Computer Vision Clinical Monitoring
NREC and Columbia University developed a computer vision algorithm to monitor patients in clinical trials for spinal muscular atrophy (SMA) therapies. The vision system can reduce the cost of clinical trials for drug therapies and speed up their approval by the FDA.
In Spinal Muscular Atrophy (SMA), a child’s motor neurons gradually lose their ability to carry messages from the spinal cord to the muscles. This takes away the patient’s muscle strength and breathing ability; in severe cases, it can cause death.
Patients in clinical trials for SMA therapies must be admitted to a hospital or monitored at home by a clinician, both of which are expensive. Because it affects movement, SMA is a good candidate for computer vision. Patients can be observed in their homes during clinical trials by a vision system that monitors their breathing and other muscular movements. The vision data would show how a therapy affects the patient’s muscle tone, respiration, and other markers for SMA.

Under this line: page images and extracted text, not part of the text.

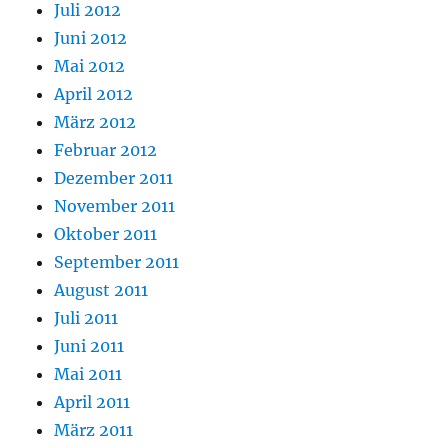
Juli 2012
Juni 2012
Mai 2012
April 2012
März 2012
Februar 2012
Dezember 2011
November 2011
Oktober 2011
September 2011
August 2011
Juli 2011
Juni 2011
Mai 2011
April 2011
März 2011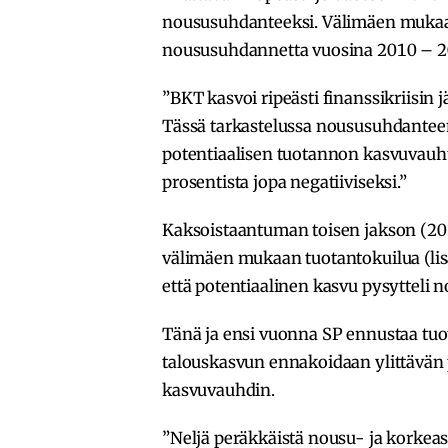
noususuhdanteeksi. Välimäen mukaa
noususuhdannetta vuosina 2010 – 2
”BKT kasvoi ripeästi finanssikriisin jä
Tässä tarkastelussa noususuhdantee
potentiaalisen tuotannon kasvuvauh
prosentista jopa negatiiviseksi.”
Kaksoistaantuman toisen jakson (20
välimäen mukaan tuotantokuilua (lisä
että potentiaalinen kasvu pysytteli 
Tänä ja ensi vuonna SP ennustaa tuot
talouskasvun ennakoidaan ylittävän p
kasvuvauhdin.
”Neljä peräkkäistä nousu- ja korke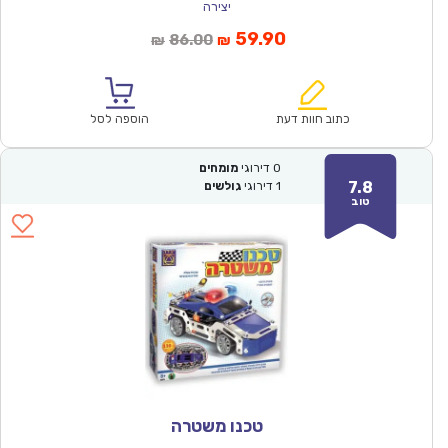
יצירה
המחיר
המחיר
59.90
86.00
₪
₪
הנוכחי
המקורי
הוא:
היה:
₪86.00.
₪59.90.
כתוב חוות דעת
הוספה לסל
0
דירוגי
מומחים
7.8
1
דירוגי
גולשים
טוב
טכנו משטרה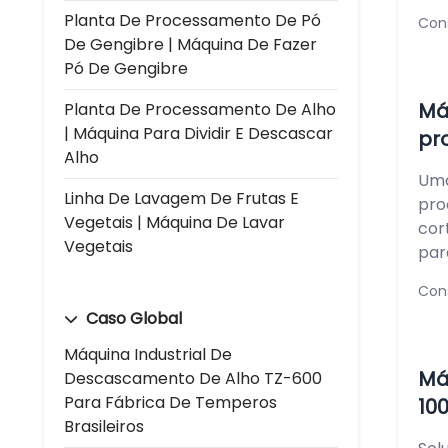
Planta De Processamento De Pó
Con
De Gengibre | Máquina De Fazer
Pó De Gengibre
Má
Planta De Processamento De Alho
| Máquina Para Dividir E Descascar
pr
Alho
Uma
Linha De Lavagem De Frutas E
pro
Vegetais | Máquina De Lavar
cor
Vegetais
par
Con
Caso Global
Máquina Industrial De
Má
Descascamento De Alho TZ-600
Para Fábrica De Temperos
10
Brasileiros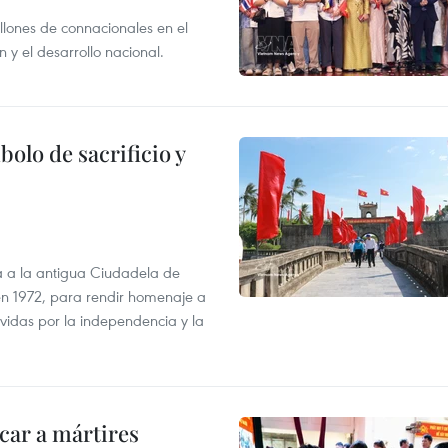
llones de connacionales en el
 y el desarrollo nacional.
olo de sacrificio y
a a la antigua Ciudadela de
 en 1972, para rendir homenaje a
 vidas por la independencia y la
car a mártires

Automated home-based monitoring is much less costly than hospital admissions or clinician visits, lowering the financial barrier for approving new therapies. It is also more comfortable and less disruptive for patients and their families.
The pilot study examined whether respiration data gathered by a computer vision system correlated with respiration data recorded by body sensors and clinical observation.
Patients in the study wore a sensor vest (or life shirt) that recorded their respiration. The vision system tracked the three-dimensional movement of markers (or fiducials) on the life shirt. Additionally, it tracked the movement of the patient’s wrists and ankles, which also can indicate the progress of the disease. The cameras used infrared light, which is invisible to humans. This allowed patients to be monitored both day and night without disturbing their sleep. The system compared the computer vision estimates of the patient’s respiration with respiration data from the life shirt. It also compared the computer vision system’s observation of limb movements with those gathered by human clinicians. Movement and respiration data from the vision system correlated well with the data from the life shirts and clinical observations. This shows that computer vision monitoring can be used in clinical trials of SMA therapies.